(WORK ORDER) Every record must be written out once more, with nothing added or omitted.

═══

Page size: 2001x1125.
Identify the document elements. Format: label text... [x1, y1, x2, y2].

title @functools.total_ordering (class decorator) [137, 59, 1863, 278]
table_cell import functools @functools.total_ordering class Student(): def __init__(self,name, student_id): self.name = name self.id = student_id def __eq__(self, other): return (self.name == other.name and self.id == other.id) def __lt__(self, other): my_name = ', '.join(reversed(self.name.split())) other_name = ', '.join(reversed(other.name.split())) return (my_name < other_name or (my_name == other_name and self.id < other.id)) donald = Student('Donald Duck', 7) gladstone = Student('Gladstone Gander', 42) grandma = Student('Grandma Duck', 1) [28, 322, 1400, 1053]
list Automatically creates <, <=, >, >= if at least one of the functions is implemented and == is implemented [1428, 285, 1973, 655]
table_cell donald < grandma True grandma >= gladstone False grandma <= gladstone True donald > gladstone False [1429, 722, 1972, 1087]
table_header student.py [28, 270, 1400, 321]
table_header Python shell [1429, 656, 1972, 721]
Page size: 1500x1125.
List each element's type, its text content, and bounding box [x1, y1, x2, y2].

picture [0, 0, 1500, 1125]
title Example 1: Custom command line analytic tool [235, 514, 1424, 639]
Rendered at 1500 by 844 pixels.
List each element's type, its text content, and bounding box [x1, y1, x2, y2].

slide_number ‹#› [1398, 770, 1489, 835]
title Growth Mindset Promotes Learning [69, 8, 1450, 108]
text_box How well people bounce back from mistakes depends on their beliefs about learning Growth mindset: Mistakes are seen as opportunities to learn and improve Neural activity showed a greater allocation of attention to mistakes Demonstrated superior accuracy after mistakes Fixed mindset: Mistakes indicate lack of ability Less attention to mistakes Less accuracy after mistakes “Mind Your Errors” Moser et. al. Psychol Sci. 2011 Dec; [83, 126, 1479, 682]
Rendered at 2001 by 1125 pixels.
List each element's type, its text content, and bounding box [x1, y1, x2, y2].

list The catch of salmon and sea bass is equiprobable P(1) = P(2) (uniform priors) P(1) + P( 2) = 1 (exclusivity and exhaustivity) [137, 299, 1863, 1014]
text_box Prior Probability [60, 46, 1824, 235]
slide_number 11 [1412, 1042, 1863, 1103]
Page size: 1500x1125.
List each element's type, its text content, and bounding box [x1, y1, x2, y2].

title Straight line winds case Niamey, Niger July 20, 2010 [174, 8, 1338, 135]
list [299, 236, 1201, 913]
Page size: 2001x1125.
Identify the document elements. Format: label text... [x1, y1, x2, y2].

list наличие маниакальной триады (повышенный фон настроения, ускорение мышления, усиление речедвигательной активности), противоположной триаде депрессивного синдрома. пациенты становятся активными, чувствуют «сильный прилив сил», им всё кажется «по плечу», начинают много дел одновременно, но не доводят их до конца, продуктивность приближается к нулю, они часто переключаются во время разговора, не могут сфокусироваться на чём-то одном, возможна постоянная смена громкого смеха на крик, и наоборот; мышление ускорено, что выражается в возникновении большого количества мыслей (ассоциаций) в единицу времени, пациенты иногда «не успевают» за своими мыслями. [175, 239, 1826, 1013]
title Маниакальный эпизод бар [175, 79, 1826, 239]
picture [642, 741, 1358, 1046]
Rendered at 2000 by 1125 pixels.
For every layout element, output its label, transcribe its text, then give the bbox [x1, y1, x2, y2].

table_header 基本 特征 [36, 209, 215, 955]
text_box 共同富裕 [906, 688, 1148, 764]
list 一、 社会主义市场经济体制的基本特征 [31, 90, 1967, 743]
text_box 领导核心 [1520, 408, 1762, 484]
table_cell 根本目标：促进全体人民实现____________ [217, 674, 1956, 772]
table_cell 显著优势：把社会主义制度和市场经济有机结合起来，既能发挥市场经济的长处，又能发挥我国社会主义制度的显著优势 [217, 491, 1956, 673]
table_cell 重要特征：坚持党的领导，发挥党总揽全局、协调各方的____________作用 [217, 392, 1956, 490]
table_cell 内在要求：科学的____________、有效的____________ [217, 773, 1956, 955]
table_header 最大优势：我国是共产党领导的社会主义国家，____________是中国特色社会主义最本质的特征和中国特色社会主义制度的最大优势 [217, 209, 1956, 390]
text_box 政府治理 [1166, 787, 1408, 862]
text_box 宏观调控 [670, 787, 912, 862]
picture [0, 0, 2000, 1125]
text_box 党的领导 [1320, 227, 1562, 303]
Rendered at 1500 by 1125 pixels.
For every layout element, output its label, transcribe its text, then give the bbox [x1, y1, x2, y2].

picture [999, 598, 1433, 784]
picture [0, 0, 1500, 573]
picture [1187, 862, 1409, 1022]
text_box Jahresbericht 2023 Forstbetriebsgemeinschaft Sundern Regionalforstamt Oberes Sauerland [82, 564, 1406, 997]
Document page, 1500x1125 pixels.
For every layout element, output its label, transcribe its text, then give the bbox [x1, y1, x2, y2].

═══

(YOUR SOLUTION)
Page size: 2001x1125.
Identify the document elements. Format: label text... [x1, y1, x2, y2].

title @functools.total_ordering (class decorator) [137, 59, 1863, 278]
table_cell import functools @functools.total_ordering class Student(): def __init__(self,name, student_id): self.name = name self.id = student_id def __eq__(self, other): return (self.name == other.name and self.id == other.id) def __lt__(self, other): my_name = ', '.join(reversed(self.name.split())) other_name = ', '.join(reversed(other.name.split())) return (my_name < other_name or (my_name == other_name and self.id < other.id)) donald = Student('Donald Duck', 7) gladstone = Student('Gladstone Gander', 42) grandma = Student('Grandma Duck', 1) [28, 322, 1400, 1053]
list Automatically creates <, <=, >, >= if at least one of the functions is implemented and == is implemented [1428, 285, 1973, 655]
table_cell donald < grandma True grandma >= gladstone False grandma <= gladstone True donald > gladstone False [1429, 722, 1972, 1087]
table_header student.py [28, 270, 1400, 321]
table_header Python shell [1429, 656, 1972, 721]
Page size: 1500x1125.
List each element's type, its text content, and bounding box [x1, y1, x2, y2].

picture [0, 0, 1500, 1125]
title Example 1: Custom command line analytic tool [235, 514, 1424, 639]
Rendered at 1500 by 844 pixels.
List each element's type, its text content, and bounding box [x1, y1, x2, y2].

slide_number ‹#› [1398, 770, 1489, 835]
title Growth Mindset Promotes Learning [69, 8, 1450, 108]
text_box How well people bounce back from mistakes depends on their beliefs about learning Growth mindset: Mistakes are seen as opportunities to learn and improve Neural activity showed a greater allocation of attention to mistakes Demonstrated superior accuracy after mistakes Fixed mindset: Mistakes indicate lack of ability Less attention to mistakes Less accuracy after mistakes “Mind Your Errors” Moser et. al. Psychol Sci. 2011 Dec; [83, 126, 1479, 682]
Rendered at 2001 by 1125 pixels.
List each element's type, its text content, and bounding box [x1, y1, x2, y2].

list The catch of salmon and sea bass is equiprobable P(1) = P(2) (uniform priors) P(1) + P( 2) = 1 (exclusivity and exhaustivity) [137, 299, 1863, 1014]
text_box Prior Probability [60, 46, 1824, 235]
slide_number 11 [1412, 1042, 1863, 1103]
Page size: 1500x1125.
List each element's type, its text content, and bounding box [x1, y1, x2, y2].

title Straight line winds case Niamey, Niger July 20, 2010 [174, 8, 1338, 135]
list [299, 236, 1201, 913]
Page size: 2001x1125.
Identify the document elements. Format: label text... [x1, y1, x2, y2].

list наличие маниакальной триады (повышенный фон настроения, ускорение мышления, усиление речедвигательной активности), противоположной триаде депрессивного синдрома. пациенты становятся активными, чувствуют «сильный прилив сил», им всё кажется «по плечу», начинают много дел одновременно, но не доводят их до конца, продуктивность приближается к нулю, они часто переключаются во время разговора, не могут сфокусироваться на чём-то одном, возможна постоянная смена громкого смеха на крик, и наоборот; мышление ускорено, что выражается в возникновении большого количества мыслей (ассоциаций) в единицу времени, пациенты иногда «не успевают» за своими мыслями. [175, 239, 1826, 1013]
title Маниакальный эпизод бар [175, 79, 1826, 239]
picture [642, 741, 1358, 1046]
Rendered at 2000 by 1125 pixels.
For every layout element, output its label, transcribe its text, then give the bbox [x1, y1, x2, y2].

table_header 基本 特征 [36, 209, 215, 955]
text_box 共同富裕 [906, 688, 1148, 764]
list 一、 社会主义市场经济体制的基本特征 [31, 90, 1967, 743]
text_box 领导核心 [1520, 408, 1762, 484]
table_cell 根本目标：促进全体人民实现____________ [217, 674, 1956, 772]
table_cell 显著优势：把社会主义制度和市场经济有机结合起来，既能发挥市场经济的长处，又能发挥我国社会主义制度的显著优势 [217, 491, 1956, 673]
table_cell 重要特征：坚持党的领导，发挥党总揽全局、协调各方的____________作用 [217, 392, 1956, 490]
table_cell 内在要求：科学的____________、有效的____________ [217, 773, 1956, 955]
table_header 最大优势：我国是共产党领导的社会主义国家，____________是中国特色社会主义最本质的特征和中国特色社会主义制度的最大优势 [217, 209, 1956, 390]
text_box 政府治理 [1166, 787, 1408, 862]
text_box 宏观调控 [670, 787, 912, 862]
picture [0, 0, 2000, 1125]
text_box 党的领导 [1320, 227, 1562, 303]
Rendered at 1500 by 1125 pixels.
For every layout element, output its label, transcribe its text, then give the bbox [x1, y1, x2, y2].

picture [999, 598, 1433, 784]
picture [0, 0, 1500, 573]
picture [1187, 862, 1409, 1022]
text_box Jahresbericht 2023 Forstbetriebsgemeinschaft Sundern Regionalforstamt Oberes Sauerland [82, 564, 1406, 997]
Document page, 1500x1125 pixels.
For every layout element, output its label, transcribe its text, then give the bbox [x1, y1, x2, y2].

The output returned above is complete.